Carr Urges Senate to Reject Biden Nominee for Federal Appellate Judgeship

judge
Nancy Abudu

Attorney General Chris Carr and 17 state attorneys general have sent a letter to U.S. Senate leadership to strongly urge that they reject President Joe Biden’s nomination of Nancy Abudu to fill a seat on the U.S. Court of Appeals for the 11th Circuit.

Carr joined the attorneys general of Alabama, Arkansas, Florida, Idaho, Indiana, Iowa, Kentucky, Louisiana, Mississippi, Missouri, Montana, Nebraska, Ohio, South Carolina, Texas, Utah and West Virginia in sending the letter.

“Based upon her record and prior comments, it is clear that Nancy Abudu has no interest in upholding the rule of law but is far more concerned with promoting her own extreme beliefs and agenda,” said Carr. “Throughout her career, Ms. Abudu has perpetuated false claims regarding Georgia’s election integrity law, which yielded record-high voter turnout, and vilified our law enforcement officers. Political activism of any kind does not belong on the bench, and I urge the Senate in the strongest possible terms to reject this nomination to ensure fairness and integrity on the court.”

Ms. Abudu is the Director of Strategic Litigation for the Alabama-based Southern Poverty Law Center (SPLC), an organization infamous for leveling unfounded charges of “hate” against its political opponents. The letter from the attorneys general documents how Ms. Abudu has used her position at the SPLC to engage in these same dishonest and divisive actions. She has compared her fellow Americans to Jim-Crow-era racists, declared our criminal-justice system to be “practically the same system as during slavery,” disparaged law enforcement as racist, and aligned herself with self-proclaimed “radical movement legal activists” who view “policing” as “the true threat to our collective safety.” Moreover, she has consistently and baselessly disparaged Alabama, Florida and Georgia in particular, the three states she would be called upon to judge as a member of the 11th Circuit Court of Appeals. Ms. Abudu’s history of false and inflammatory rhetoric “doesn’t show simple professional disagreement. It shows, at best, insuperable bias. It more likely shows dishonesty. And it certainly shows unfitness for judicial office.”

Ms. Abudu has asserted that Georgia has a “culture of law enforcement that still targets Black and Brown people.” She has derided the entire State, claiming that “Georgia continues to be a bad actor,” and that the state legislature “is committed to keeping us in the past and that is scary.”

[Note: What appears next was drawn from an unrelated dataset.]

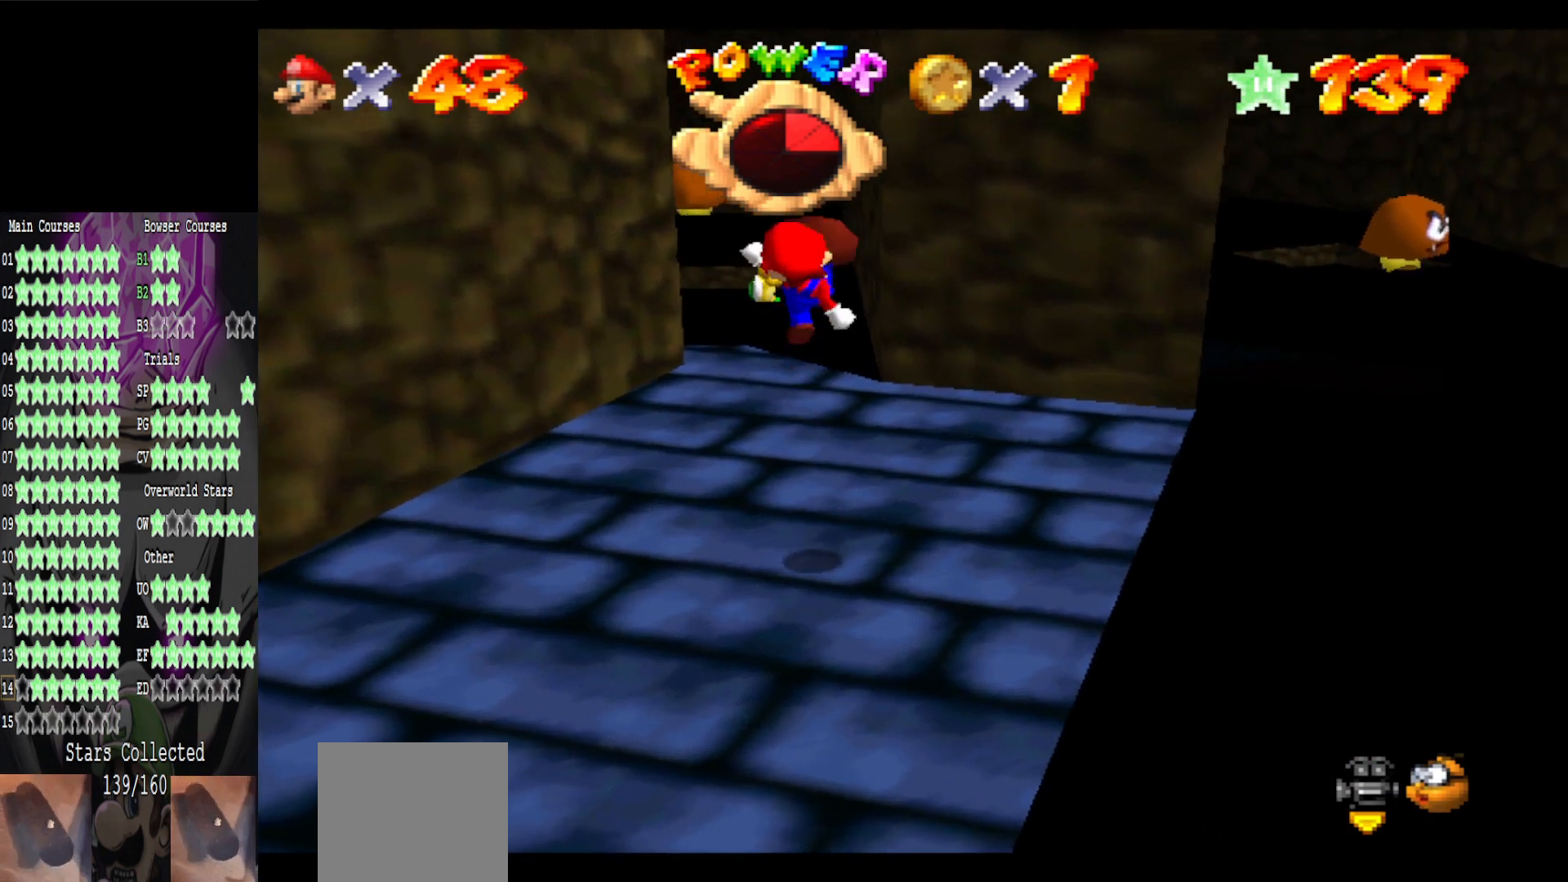
{"buttons": [], "left_stick": "up-right", "right_stick": "center", "events": [[80, "B", "up"]]}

The letter further notes Ms. Abudu’s membership and past role as a leader in the National Lawyers Guild (NLG), a self-described group of “radical movement legal activists.” The NLG recently declared that “policing is the true threat to our collective safety.” The attorneys general explain that “Ms. Abudu’s longstanding and ongoing association with this radical, anti-police group is yet another ground for rejecting her nomination.”

The attorneys general say that in light of her casual willingness to demonize her fellow Americans, her extensive record of inflammatory and divisive untruths, and her longtime association with dangerous and radical organizations, the attorneys general conclude their letter, “[Ms. Abudu] has . . . shown herself unfit for this lifetime appointment. Because our judiciary needs jurists who will uphold the rule of law, not ‘radical movement legal activists’ in robes, the Senate should reject Ms. Abudu’s nomination.”